RECORD EXCERPTS.

━━━

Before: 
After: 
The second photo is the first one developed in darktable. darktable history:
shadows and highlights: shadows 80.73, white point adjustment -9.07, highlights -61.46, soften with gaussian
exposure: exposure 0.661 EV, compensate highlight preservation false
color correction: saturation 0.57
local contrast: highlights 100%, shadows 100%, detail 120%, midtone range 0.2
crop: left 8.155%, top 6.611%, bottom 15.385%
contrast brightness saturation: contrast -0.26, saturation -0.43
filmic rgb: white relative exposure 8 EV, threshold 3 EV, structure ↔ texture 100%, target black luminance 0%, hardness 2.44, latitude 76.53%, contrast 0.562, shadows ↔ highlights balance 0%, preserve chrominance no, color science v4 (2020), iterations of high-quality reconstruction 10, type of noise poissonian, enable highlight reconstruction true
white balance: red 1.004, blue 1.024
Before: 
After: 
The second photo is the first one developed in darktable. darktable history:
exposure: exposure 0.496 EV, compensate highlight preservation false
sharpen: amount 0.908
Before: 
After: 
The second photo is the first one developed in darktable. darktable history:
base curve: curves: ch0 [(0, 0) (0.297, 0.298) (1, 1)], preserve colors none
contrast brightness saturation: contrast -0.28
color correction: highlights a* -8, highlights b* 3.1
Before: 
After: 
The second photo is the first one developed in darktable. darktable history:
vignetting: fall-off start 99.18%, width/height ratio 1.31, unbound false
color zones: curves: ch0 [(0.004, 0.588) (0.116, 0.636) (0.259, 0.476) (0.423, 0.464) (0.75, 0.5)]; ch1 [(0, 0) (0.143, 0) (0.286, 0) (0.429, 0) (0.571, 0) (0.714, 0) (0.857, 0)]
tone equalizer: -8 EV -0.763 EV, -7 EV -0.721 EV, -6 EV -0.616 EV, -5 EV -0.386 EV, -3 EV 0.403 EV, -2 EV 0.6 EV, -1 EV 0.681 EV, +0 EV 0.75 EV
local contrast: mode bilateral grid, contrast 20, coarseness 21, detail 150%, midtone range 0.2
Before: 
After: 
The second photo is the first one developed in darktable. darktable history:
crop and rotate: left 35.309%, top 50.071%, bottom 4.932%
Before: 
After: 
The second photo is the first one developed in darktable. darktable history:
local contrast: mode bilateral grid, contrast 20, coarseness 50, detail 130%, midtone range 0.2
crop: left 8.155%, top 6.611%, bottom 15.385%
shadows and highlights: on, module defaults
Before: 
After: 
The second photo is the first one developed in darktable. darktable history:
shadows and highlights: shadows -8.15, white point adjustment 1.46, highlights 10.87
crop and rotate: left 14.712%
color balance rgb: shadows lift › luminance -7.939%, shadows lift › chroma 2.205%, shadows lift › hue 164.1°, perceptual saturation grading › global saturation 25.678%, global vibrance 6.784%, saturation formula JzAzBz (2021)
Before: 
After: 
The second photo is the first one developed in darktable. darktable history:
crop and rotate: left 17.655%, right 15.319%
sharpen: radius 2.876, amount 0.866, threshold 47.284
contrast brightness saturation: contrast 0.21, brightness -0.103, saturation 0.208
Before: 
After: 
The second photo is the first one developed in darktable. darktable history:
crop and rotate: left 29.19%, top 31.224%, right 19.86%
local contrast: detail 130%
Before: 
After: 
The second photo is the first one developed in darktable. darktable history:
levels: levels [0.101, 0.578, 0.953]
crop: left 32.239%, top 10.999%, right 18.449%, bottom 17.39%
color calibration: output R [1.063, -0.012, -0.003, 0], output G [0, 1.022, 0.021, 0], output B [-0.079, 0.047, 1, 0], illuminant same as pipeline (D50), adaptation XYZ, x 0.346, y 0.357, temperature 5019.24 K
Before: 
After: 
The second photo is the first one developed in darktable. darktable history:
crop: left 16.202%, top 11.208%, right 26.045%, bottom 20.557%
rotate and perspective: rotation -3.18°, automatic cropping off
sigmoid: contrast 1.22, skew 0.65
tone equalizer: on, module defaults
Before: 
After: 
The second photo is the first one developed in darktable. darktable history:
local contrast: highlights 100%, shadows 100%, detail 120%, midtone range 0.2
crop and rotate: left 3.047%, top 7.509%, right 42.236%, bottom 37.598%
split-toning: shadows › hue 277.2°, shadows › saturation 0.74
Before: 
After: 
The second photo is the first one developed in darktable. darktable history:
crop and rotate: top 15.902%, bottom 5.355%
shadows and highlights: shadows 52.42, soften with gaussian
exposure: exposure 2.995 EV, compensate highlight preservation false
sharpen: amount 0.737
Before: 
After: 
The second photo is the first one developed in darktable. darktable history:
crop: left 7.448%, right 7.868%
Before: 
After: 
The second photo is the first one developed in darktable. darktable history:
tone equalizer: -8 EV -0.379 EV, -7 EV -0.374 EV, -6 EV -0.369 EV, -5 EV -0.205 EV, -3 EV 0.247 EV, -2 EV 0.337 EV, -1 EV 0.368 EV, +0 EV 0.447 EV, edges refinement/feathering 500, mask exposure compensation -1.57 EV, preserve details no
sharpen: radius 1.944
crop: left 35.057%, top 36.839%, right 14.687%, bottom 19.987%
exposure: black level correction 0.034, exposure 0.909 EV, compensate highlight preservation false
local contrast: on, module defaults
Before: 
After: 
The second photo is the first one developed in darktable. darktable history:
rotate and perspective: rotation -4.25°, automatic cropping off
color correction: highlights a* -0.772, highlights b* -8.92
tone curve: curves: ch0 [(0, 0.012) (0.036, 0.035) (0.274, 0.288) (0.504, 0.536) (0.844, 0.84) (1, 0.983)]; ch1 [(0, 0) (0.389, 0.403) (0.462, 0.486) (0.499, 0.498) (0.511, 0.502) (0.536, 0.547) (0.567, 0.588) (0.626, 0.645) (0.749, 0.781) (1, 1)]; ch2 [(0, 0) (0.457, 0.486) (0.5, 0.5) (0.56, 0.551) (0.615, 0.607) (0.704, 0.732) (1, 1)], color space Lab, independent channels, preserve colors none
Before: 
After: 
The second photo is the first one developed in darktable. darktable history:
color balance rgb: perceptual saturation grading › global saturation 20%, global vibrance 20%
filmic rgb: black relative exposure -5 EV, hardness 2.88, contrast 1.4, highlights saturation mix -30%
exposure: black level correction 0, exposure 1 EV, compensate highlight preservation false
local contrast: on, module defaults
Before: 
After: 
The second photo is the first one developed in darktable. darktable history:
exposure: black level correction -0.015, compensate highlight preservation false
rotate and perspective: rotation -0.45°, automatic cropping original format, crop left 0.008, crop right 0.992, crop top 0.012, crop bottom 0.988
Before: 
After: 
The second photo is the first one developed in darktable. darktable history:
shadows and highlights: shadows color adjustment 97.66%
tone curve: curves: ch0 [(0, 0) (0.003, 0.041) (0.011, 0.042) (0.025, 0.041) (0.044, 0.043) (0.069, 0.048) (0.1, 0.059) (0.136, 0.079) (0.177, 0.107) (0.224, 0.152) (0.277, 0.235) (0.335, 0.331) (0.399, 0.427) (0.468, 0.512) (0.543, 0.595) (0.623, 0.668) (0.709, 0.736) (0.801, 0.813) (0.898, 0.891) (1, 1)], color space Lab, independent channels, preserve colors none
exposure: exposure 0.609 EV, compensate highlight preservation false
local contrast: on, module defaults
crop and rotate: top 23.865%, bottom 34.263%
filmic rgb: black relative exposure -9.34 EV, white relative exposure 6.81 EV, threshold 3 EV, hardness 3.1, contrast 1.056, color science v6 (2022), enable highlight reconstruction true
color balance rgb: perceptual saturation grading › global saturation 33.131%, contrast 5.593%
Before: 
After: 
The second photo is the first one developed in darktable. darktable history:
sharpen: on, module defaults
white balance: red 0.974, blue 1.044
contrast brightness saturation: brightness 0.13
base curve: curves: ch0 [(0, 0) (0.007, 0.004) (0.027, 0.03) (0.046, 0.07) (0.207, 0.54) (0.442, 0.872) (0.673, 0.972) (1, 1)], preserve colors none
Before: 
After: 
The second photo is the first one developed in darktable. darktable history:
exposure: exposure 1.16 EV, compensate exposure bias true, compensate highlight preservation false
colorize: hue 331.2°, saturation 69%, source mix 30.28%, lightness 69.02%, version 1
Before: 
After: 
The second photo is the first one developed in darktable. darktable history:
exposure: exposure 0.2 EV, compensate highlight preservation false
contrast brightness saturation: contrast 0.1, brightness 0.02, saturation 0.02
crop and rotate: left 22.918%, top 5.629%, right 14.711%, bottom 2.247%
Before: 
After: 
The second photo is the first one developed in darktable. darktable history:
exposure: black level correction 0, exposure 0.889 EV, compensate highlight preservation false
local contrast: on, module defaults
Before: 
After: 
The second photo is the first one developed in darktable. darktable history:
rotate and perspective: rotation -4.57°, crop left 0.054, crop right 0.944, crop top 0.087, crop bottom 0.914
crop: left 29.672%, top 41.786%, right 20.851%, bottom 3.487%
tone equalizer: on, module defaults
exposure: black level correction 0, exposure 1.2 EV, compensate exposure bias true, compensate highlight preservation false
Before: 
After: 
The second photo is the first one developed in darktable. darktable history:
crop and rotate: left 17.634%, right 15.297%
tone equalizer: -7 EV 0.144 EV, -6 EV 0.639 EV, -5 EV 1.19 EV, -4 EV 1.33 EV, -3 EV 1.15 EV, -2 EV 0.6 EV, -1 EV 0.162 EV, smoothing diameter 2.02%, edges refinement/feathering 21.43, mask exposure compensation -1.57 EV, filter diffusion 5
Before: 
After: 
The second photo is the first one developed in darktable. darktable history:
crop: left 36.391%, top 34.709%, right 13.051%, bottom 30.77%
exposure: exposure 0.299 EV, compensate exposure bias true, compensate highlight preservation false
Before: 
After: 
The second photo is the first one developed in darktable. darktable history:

━━━

WRITTEN PROBLEM.
Rewrite the rows from the start through the line containing "white balance: red 1.004, blue 1.024", swapping "history" for "edit log" and leaving everything else the same.

FINISHED EXERCISE.
Before: 
After: 
The second photo is the first one developed in darktable. darktable edit log:
shadows and highlights: shadows 80.73, white point adjustment -9.07, highlights -61.46, soften with gaussian
exposure: exposure 0.661 EV, compensate highlight preservation false
color correction: saturation 0.57
local contrast: highlights 100%, shadows 100%, detail 120%, midtone range 0.2
crop: left 8.155%, top 6.611%, bottom 15.385%
contrast brightness saturation: contrast -0.26, saturation -0.43
filmic rgb: white relative exposure 8 EV, threshold 3 EV, structure ↔ texture 100%, target black luminance 0%, hardness 2.44, latitude 76.53%, contrast 0.562, shadows ↔ highlights balance 0%, preserve chrominance no, color science v4 (2020), iterations of high-quality reconstruction 10, type of noise poissonian, enable highlight reconstruction true
white balance: red 1.004, blue 1.024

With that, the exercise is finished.